::: READING TEXT :::
Total retail sales increased 2.1% year over year last month, according to the U.S. Department of Commerce. Despite the slowdown in the first half of the holiday season, economists aren't worried about a disappointing performance in December.

U.S. nonstore retail sales grew at the slowest year-over-year rate for November in six years, according to a Digital Commerce 360 (formerly Internet Retailer) analysis of U.S. Department of Commerce advance monthly figures released Friday. Total spend through all channels missed forecasts—a potential signal of a slowdown in the holiday-centric Q4—but some economists caution against reading too much into the weaker retail report, as the calendar played a role in November’s performance, and other economic indicators remain strong.

Nonstore sales—a proxy measure for ecommerce performance—increased 7.2% this November from the same period in 2018, when growth measured 11.8%. This was the lowest registered year-over-year growth for November since 2013, when nonstore spending rose a paltry 0.3%. November’s nonstore performance also marks a drastic drop from October’s year-over-year growth, which revised Commerce Department figures show reached 14.0%, and ranks as the lowest year-over-year growth for any month so far in 2019.
:::
WHAT IS EXPECTED:
Return the passage of the retail sales article from "U.S. nonstore retail" up to and including "indicators remain strong.", copied word for word. The data has no connection to the retail sales article.
::: EXTRACTED RECORDS :::
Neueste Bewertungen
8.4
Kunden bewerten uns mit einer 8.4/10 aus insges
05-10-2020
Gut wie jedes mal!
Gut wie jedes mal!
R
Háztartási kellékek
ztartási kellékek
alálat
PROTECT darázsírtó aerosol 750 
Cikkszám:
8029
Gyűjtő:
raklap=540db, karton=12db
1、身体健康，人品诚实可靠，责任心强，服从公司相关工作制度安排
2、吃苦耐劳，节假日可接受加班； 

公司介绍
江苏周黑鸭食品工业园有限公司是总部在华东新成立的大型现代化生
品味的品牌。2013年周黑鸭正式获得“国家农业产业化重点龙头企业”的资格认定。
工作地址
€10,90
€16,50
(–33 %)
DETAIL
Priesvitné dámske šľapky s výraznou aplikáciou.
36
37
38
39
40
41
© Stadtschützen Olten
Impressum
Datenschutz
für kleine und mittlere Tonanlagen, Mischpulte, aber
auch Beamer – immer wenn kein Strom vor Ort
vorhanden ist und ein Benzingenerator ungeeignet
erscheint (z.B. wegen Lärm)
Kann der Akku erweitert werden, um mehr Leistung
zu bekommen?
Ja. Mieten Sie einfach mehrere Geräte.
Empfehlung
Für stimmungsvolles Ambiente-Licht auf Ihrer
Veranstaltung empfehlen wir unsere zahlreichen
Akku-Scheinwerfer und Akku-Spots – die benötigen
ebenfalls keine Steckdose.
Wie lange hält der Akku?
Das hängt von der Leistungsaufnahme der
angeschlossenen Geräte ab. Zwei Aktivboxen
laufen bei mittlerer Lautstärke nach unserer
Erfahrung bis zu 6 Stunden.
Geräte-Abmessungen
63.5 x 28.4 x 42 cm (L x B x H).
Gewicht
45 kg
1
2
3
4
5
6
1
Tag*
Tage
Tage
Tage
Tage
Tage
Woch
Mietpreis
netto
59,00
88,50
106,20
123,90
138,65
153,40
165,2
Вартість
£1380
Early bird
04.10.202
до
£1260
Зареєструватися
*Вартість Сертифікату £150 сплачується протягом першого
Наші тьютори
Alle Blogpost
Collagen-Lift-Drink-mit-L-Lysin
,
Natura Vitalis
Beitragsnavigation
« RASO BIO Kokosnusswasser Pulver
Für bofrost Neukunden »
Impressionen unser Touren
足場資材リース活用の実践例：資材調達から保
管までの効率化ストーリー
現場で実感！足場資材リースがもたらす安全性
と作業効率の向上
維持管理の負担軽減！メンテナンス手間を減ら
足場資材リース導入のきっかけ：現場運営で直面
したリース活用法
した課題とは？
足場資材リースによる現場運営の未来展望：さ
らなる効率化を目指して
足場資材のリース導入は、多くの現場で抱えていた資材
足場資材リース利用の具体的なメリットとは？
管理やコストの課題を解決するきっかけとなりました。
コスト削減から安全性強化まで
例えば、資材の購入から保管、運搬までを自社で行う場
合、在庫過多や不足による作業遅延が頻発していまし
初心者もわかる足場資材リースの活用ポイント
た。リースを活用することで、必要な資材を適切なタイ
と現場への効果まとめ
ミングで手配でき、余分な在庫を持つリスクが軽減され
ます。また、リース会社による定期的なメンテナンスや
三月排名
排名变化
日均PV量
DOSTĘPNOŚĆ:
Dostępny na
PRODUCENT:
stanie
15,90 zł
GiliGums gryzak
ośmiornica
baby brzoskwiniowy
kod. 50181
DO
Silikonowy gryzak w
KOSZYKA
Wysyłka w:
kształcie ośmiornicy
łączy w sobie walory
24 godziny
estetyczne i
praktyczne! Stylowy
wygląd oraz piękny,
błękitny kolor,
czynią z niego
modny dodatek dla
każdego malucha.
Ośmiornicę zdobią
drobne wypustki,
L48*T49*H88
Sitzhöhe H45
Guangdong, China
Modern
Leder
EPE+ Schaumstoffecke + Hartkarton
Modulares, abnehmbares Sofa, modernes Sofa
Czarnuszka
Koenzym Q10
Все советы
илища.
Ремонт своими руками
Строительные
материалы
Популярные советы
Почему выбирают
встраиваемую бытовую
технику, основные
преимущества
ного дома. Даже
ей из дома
:::
WRITTEN ANSWER:
U.S. nonstore retail sales grew at the slowest year-over-year rate for November in six years, according to a Digital Commerce 360 (formerly Internet Retailer) analysis of U.S. Department of Commerce advance monthly figures released Friday. Total spend through all channels missed forecasts—a potential signal of a slowdown in the holiday-centric Q4—but some economists caution against reading too much into the weaker retail report, as the calendar played a role in November’s performance, and other economic indicators remain strong.